Ce 27 décembre dans le blizzard des résineux, ce fût une balade juste avant de reprendre la route pour l’Ouest le soir. J’étais comme hébété, non par le froid mais par l’absence de pensée, ne pas comprendre pourquoi j’y retournais. J’y revenais, et c’était tout, sans une raison valablement construite. Je revois le sol blanchi, je revois le vent. Oui je le voyais, ce mouvement invisible. A défaut de voir ou percevoir le mien… Les grands arbres sifflaient, complètement nus, juste le tronc, les branches, la résine au ralenti au-dedans. Le plus pur dépouillement sous le blizzard, étrange état de vulnérabilité.
Maintenant à chaque fois que je passe à vélo et que je pense à vous, c’est au bout de l’effort d’une longue côte comme je les aime, baignée d’ombre, de noms étranges comme ce Vente-rouge. Vente-rouge au crépuscule de cycles, il y a des symboles moins évocateurs.
Le 27 décembre il ventait blanc, j’étais une page sur laquelle je n’écrivais qu’à peine. Or sous le vent ou sur la page, là aussi il faut faire face. Dans la nuit, sous la neige, j’étais parti ensuite. La neige était tombée exactement à l’heure de mon départ. Était-ce pour m’empêcher ?
Depuis toutes ces fois que je passe au col, je sais maintenant qu’il se trouve sur… une frontière, entre deux départements. Là aussi, il y a des choses moins évocatrices. Ainsi, à la fin du cycle précédent, je suis allé me balader dans un blizzard de pensées, en décembre d’idées, sur une crète marquant… une frontière.
Désormais je repasse à ce col à vélo, pour l’effort d’aller, de me vaincre plus que je ne vaincs la pente -puisqu’elle sera toujours là après, comme une pensée- où les chemins se croisent, où je passe et repasse la frontière.

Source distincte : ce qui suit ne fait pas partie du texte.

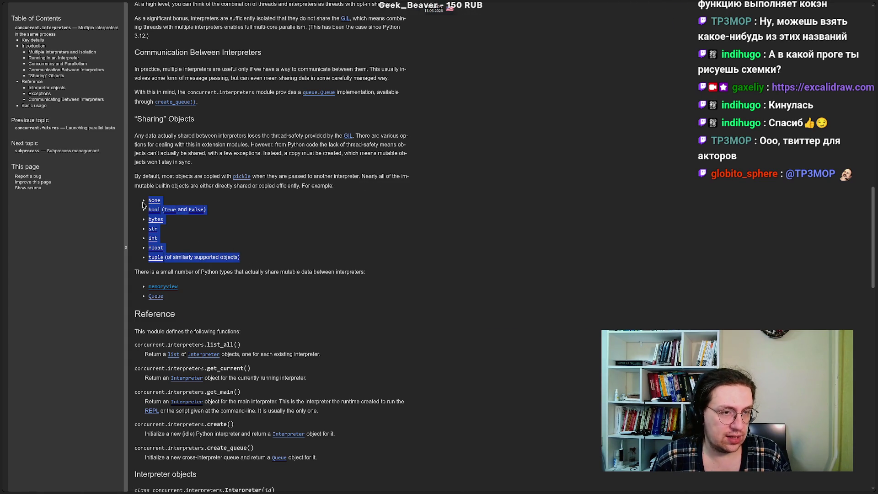
left_click(279, 237)
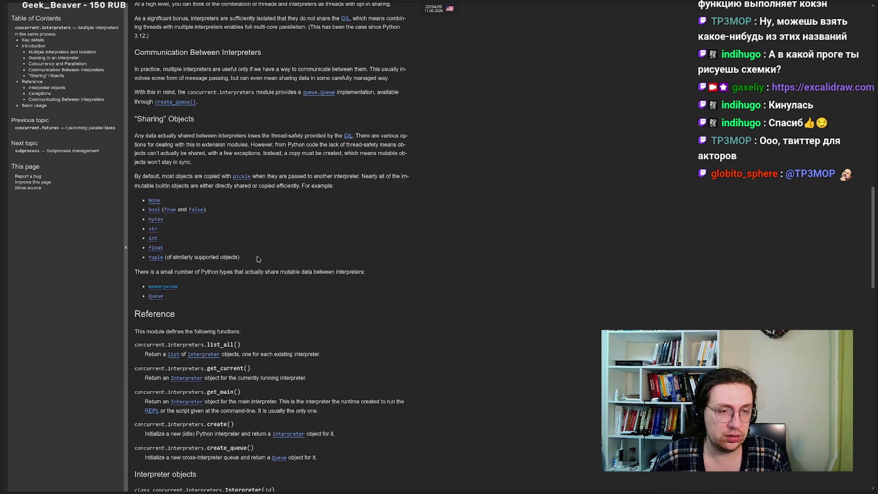
left_click_drag(240, 258, 148, 198)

Le 27 décembre, même si je t’avais dit que je partais, que j’étais parti un peu déjà, je savais tout au fond avoir encore la possibilité de revenir, te prendre la main, vous reprendre la main, s’emmener vers un futur. Nous n’étions pas loin dans le temps, pas loin non plus dans le pays. Pourtant, hébété à la frontière, à la croisée des chemins, j’ai traversé, pris celui d’un autre cycle.

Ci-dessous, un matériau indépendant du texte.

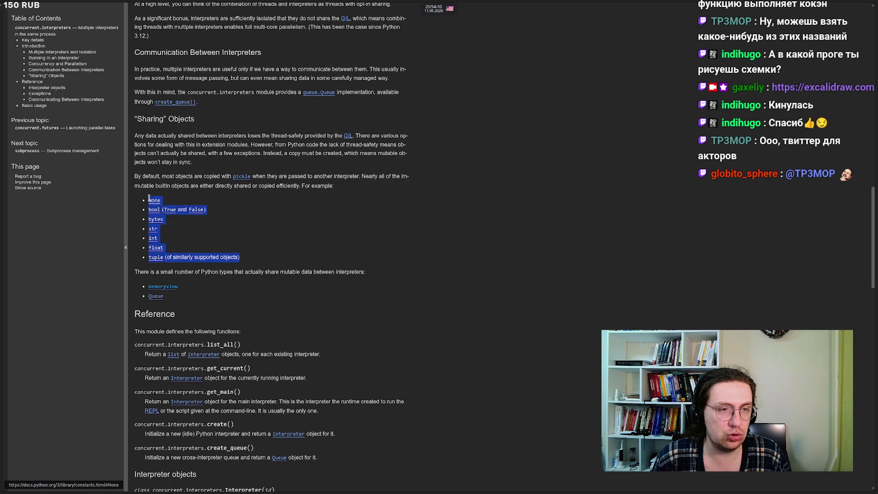
left_click(254, 234)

Par curiosité, je viens de regarder une carte, de là où se situe le Col de la Croix de Chèvre. J’ai écrit une bêtise, ce ne sont pas deux départements que sépare cette frontière, mais trois. Il y a des chiffres moins provocateurs.
La troisième d’entre nous, je la revois en mille moments mais déjà au tout premier. Dans ses trois ans, département du Rhône. Elle rode dans l’appartement, approche dans notre dos, celui du canapé où nous sommes assis toi et moi. Nous causions mais nous suspendons les mots. Dans le silence de ville, on titube à peu d’altitude, de quoi ? 80 centimètres d’une jeune pousse blonde, à la sève encore verte. A ce moment-là, je ne pensais pas que cinq ans plus tard, vous auriez investi tant de vos racines dans mon esprit. Je ne pensais pas du tout, en fait, je vivais ce moment, je me disais vaguement qu’au futur, il serait joli peut-être. Je l’écris au passé, au présent. Pour le reste…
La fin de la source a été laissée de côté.